In practice, I do not outright set velocity going outward to 0, but rather begin moving player towards hook point when rope is taught. It gets more aggressive the farther outside of rope range she is.

This makes it behave like a bungee cord and handle situations where she is shoved away from hook point.

Wrapping Rope Around Obstacles: …is a problem I chose to ignore. I thought it might be nice if being hooked to a point was kept simple.

Movement Input: Stick movement is added to player in a direction perpendicular to grapple rope to aid in swinging action, but only if rope is taught.

Gravity: …is applied as it normally is

Adjusting Rope Length: Player can adjust the length of the grapple rope at anytime. Logic described already handles player position afterwards:

  • Gravity pulls players away from anchor point if rope is slack.
  • rope pulls player towards anchor point if she is too far away.

Sliding

Accelerates player velocity down slopes. The direction is found by taking the floor normal and flattening it in the z-axis. This is enough for Unreal Characters, since they ignore z velocity while on the ground.

Steering causes velocity to carve just like in gliding.

Hovering

Fall Speed: Fall speed is interp-ed to a slow speed to smoothly cancel out a fall.

Floor Hovering: Because it’s cool. Hover pushes off the floors detected with a line trace.

Wall Boosting: Hover pushes players up wall if they press against them.

Balancing Continuous Hovering: I’m well aware with an ability like this people will complain platforming is trivialized. Hovering is tied to a recharging power bar in my game. Wall jumps use the same meter. Like wall jumps, hover gets less powerful as the meter is drained.

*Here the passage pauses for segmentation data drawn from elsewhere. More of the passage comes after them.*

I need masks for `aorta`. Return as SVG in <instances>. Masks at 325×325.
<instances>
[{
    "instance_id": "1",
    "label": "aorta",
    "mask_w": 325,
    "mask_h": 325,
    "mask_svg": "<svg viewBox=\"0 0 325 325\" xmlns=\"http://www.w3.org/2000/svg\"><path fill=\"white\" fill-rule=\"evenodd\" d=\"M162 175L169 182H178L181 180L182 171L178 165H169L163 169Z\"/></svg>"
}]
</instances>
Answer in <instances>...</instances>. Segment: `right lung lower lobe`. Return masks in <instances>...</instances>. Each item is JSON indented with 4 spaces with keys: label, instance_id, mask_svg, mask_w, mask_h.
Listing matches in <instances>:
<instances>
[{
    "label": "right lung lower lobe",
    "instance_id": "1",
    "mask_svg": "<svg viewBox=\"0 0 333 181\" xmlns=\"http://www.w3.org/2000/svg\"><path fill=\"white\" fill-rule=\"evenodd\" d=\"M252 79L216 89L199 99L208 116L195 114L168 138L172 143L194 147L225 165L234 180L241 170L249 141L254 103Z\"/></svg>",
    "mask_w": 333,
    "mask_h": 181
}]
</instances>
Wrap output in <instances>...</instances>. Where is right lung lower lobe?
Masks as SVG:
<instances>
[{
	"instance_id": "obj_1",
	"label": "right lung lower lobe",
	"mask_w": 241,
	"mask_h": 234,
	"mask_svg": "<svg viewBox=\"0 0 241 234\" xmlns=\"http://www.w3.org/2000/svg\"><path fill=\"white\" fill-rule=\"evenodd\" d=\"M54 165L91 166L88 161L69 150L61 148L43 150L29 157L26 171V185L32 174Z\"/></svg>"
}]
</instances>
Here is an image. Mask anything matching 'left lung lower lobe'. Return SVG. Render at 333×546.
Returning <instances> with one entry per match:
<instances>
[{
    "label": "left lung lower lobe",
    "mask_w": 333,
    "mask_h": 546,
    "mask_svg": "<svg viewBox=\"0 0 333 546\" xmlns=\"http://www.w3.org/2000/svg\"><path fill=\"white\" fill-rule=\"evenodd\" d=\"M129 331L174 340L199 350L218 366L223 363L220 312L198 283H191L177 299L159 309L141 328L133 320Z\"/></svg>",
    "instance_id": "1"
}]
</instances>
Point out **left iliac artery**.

Balancing Glide Extension Exploit: For reasons hard to explain, hovering can be used to extend a gliders range quite far using very little glider power by carrying a high horizontal velocity through the air. A subtle nerf is to drag high horizontal speeds when hovering.

Conclusion

Most adventure games handle mobility in a lock and key fashion: grooved walls are for wall running, the occasional metal ring is for the grappling rope, etc.. with a rigid animation used to represent it.

This is a shame, since at the root of fun gameplay lies an interesting decision, and we so often rob that from players.

Veil aims to fix that by making velocity the common medium that all moves interact with; leaving their usage up to the player to get from point A to point B. With proper balance, levels become an array of choices.

This is different from player expression; I believe experimentation and choice is core to fun.